Wind Blossom sighed. “She has not learned wisdom.”

Sorka squeezed Wind Blossom’s hand weakly. “I’m sure she’ll get it.”

“But not from me,” Wind Blossom said.

“M’hall, leave us,” Sorka said. M’hall gave her a rebellious look but she forestalled his arguments, saying quietly, “I’ll call you back in good time, luv.”

Clearly still uncomfortable, M’hall withdrew. Sorka’s gaze rested on the doorway for a moment, to assure herself that he wasn’t coming back. She turned her attention to Wind Blossom. “So, tell me.”

Years of familiarity enabled Wind Blossom to take the open-ended question at its value. “We are doing all right,” she said.

Sorka gave her a sour look. “Wind Blossom, I’m dying, not stupid. I heard about your short-term memory.”

Wind Blossom managed to keep her surprise from her face, but Sorka detected it in her body language. The first Weyrwoman allowed herself a satisfied chuckle. “What are the implications?”

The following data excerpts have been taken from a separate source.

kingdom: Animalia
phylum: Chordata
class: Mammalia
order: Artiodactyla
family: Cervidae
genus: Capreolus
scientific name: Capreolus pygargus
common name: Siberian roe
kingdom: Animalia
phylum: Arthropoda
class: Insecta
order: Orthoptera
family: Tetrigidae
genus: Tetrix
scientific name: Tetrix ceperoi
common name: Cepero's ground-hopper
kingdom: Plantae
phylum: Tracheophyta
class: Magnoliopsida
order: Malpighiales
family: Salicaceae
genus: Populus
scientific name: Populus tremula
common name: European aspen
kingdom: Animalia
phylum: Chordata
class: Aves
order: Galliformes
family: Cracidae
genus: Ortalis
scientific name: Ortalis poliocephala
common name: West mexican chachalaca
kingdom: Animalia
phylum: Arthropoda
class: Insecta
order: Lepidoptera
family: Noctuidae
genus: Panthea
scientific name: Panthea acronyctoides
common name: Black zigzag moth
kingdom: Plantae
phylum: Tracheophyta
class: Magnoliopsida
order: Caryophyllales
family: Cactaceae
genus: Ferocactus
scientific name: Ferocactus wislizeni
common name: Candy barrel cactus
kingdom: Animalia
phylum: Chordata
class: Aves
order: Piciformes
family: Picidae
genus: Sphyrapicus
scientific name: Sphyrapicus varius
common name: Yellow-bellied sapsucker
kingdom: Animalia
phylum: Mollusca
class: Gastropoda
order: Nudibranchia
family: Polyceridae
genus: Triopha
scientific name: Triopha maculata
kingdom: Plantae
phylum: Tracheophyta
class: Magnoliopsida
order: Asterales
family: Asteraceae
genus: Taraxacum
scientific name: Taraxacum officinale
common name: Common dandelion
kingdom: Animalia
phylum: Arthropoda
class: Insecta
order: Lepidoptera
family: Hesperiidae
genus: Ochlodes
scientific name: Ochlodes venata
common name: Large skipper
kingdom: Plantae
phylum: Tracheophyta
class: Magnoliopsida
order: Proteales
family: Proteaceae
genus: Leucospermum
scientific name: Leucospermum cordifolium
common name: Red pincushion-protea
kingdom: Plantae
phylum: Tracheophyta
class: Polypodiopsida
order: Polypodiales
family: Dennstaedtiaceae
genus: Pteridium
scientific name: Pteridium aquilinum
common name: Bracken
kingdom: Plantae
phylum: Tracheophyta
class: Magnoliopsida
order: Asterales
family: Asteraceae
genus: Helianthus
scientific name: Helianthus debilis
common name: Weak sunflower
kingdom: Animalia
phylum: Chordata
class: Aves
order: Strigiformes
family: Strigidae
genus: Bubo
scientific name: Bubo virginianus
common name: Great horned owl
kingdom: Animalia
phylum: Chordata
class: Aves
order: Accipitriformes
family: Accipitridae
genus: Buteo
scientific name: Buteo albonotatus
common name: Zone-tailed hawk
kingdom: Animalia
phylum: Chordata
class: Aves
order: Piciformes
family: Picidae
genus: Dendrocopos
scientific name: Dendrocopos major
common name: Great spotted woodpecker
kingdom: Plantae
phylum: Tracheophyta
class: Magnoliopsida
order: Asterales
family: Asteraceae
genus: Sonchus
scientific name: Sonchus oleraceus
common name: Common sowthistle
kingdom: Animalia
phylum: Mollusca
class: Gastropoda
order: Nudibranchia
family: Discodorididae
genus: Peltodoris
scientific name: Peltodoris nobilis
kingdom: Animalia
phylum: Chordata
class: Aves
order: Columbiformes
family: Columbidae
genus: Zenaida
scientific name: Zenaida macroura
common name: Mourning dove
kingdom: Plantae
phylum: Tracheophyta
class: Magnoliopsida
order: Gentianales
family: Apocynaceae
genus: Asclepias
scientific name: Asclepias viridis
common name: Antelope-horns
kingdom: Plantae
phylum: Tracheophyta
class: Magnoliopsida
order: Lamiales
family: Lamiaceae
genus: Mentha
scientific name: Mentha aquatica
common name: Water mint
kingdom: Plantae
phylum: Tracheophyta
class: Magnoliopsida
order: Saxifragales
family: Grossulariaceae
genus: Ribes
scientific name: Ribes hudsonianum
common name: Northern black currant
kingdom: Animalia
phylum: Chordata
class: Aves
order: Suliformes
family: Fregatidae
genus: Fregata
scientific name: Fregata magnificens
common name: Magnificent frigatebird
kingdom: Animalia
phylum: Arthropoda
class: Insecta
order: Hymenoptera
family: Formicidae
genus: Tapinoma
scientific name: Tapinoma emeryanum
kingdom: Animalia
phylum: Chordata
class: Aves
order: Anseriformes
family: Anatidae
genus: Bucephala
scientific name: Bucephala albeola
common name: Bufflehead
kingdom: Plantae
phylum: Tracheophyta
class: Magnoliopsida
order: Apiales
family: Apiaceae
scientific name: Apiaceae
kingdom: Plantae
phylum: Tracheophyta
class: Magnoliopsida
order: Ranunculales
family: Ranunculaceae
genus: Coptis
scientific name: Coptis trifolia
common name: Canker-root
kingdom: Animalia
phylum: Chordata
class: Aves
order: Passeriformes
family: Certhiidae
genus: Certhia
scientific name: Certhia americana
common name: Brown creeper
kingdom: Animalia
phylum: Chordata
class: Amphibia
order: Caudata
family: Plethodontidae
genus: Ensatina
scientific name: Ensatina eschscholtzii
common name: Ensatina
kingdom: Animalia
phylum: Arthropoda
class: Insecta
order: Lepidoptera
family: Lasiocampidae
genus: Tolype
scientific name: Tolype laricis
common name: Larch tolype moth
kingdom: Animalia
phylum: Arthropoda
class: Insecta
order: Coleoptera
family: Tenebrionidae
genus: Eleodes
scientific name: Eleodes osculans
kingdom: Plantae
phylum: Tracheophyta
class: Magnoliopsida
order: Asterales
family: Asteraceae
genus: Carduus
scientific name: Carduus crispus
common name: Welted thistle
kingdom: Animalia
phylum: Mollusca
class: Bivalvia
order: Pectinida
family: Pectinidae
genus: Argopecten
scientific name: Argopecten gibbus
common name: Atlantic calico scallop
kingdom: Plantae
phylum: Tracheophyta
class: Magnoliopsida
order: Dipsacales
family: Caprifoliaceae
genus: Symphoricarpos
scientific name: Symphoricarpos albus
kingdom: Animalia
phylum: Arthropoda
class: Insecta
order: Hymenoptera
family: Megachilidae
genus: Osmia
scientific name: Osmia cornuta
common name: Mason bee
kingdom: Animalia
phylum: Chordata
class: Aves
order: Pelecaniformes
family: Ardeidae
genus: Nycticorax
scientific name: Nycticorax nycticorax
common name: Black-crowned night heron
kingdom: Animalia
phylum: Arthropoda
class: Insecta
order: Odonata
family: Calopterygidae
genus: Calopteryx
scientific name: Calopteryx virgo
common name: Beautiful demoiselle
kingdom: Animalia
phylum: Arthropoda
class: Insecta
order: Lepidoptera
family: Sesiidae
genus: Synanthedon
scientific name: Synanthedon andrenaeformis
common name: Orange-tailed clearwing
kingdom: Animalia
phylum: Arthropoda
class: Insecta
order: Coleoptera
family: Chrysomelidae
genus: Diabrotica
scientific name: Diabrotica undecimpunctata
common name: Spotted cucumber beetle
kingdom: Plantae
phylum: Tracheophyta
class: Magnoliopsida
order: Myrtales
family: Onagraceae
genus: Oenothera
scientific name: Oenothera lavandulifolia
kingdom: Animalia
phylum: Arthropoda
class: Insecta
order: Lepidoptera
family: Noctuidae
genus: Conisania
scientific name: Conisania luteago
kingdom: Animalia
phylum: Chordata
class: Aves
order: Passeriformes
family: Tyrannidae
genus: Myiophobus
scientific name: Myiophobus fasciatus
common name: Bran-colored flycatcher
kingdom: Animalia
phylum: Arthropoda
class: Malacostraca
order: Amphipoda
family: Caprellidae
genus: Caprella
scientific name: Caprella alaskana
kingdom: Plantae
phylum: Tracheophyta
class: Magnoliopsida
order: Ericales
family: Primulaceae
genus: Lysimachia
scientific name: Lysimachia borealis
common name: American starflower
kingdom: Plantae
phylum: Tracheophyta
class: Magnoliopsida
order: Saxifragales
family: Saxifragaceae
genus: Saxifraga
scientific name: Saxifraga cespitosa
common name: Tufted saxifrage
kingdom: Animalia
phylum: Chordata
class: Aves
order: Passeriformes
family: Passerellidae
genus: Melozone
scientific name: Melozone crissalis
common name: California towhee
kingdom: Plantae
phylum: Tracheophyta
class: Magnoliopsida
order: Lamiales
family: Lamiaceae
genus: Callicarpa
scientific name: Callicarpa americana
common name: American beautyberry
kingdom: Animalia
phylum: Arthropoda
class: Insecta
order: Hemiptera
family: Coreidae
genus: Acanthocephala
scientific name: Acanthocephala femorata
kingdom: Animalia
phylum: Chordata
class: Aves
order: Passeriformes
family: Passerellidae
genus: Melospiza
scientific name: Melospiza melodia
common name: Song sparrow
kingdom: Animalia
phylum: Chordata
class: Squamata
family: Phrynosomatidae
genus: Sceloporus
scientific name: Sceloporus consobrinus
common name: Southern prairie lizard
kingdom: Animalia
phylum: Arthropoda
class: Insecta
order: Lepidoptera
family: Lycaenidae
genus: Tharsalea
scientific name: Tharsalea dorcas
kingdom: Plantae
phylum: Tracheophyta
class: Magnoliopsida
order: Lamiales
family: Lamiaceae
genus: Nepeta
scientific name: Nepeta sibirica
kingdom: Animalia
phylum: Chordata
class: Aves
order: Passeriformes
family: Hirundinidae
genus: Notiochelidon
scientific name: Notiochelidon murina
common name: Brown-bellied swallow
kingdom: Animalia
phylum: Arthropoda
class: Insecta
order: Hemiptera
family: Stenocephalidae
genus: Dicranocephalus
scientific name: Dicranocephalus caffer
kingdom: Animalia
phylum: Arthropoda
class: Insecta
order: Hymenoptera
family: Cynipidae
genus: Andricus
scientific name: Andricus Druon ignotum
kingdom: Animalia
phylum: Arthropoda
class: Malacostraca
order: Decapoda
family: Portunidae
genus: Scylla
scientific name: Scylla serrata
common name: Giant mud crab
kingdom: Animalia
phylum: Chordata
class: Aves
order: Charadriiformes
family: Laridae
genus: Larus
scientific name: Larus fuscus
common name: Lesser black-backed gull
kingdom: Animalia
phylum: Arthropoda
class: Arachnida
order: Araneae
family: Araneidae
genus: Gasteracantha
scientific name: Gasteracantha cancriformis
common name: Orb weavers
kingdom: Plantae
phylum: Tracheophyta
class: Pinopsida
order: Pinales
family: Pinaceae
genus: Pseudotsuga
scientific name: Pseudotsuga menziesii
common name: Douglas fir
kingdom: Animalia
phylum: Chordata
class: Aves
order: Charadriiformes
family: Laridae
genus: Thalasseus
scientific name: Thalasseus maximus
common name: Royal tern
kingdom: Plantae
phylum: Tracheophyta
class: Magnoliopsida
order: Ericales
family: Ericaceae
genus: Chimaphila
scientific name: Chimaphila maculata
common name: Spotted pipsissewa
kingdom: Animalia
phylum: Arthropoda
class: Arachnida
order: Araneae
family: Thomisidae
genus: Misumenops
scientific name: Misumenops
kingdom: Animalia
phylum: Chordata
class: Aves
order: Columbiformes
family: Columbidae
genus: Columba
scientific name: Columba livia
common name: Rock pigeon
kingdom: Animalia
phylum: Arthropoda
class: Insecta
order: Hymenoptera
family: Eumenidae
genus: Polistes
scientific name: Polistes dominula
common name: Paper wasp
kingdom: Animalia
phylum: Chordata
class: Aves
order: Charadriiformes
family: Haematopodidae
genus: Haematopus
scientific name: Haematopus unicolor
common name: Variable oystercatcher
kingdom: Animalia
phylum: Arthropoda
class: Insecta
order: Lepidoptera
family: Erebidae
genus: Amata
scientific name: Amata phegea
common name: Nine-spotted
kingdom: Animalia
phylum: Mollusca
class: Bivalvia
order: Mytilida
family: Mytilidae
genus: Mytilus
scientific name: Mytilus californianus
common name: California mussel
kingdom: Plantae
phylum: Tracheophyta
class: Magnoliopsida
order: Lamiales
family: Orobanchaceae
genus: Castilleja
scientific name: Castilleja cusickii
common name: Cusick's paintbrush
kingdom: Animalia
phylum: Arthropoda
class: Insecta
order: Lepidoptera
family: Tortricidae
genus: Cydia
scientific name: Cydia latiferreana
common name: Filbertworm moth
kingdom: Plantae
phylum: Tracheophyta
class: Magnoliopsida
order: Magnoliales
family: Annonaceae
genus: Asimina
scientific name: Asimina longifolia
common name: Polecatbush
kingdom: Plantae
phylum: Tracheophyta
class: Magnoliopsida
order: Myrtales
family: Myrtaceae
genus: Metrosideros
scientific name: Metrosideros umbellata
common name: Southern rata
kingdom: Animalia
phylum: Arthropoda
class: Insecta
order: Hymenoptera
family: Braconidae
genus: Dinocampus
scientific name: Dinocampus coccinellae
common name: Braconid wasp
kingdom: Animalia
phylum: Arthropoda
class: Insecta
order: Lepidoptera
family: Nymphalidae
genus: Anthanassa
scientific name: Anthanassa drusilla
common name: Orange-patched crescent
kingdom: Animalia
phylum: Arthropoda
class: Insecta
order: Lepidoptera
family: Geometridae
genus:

Wind Blossom sighed. “I’m concerned because we have not had enough time to transfer our practical knowledge-things that have to be learned by doing rather than merely studying-from our eldest to our newer generation.”

“So we’ll lose some knowledge,” Sorka observed. “It’s happened on colony worlds before and they survived.”

Wind Blossom inclined her head in a nod. “True. But always at a cost: The knowledge had to be relearned, usually through trial and error at a later date. And sometimes the lack of that knowledge hit the affected colony world with a major setback.”

“This could happen here?”

“Yes. We are particularly vulnerable because of the population loss we suffered in the Fever Year and subsequent epidemics.”

Sorka grimaced. “I knew that and we’ve discussed this before.”

Wind Blossom allowed herself a rare smile. “But now we are discussing it for the last time, my lady.”

Sorka snorted in derision at Wind Blossom’s use of the title. “Not you, too!”

“I figured that if I am being so honored, you would deserve no less!”

Sorka allowed her free hand to primp at her hair and smiled. “Well, it’s not as though us distinguished ladies are not entitled.”

“Quite,” Wind Blossom agreed with a grin of her own. “But it disturbs me because it shows that people are beginning to adopt a caste system.”

“And how does that affect the Charter?” Sorka mused.

“Sociologically, I can see why this ‘elevation,’ this endowing of the old lord and lady titles, make sense in our young population,” Wind Blossom said.

Sorka waved her free hand dismissively. “We’ve had this conversation before.”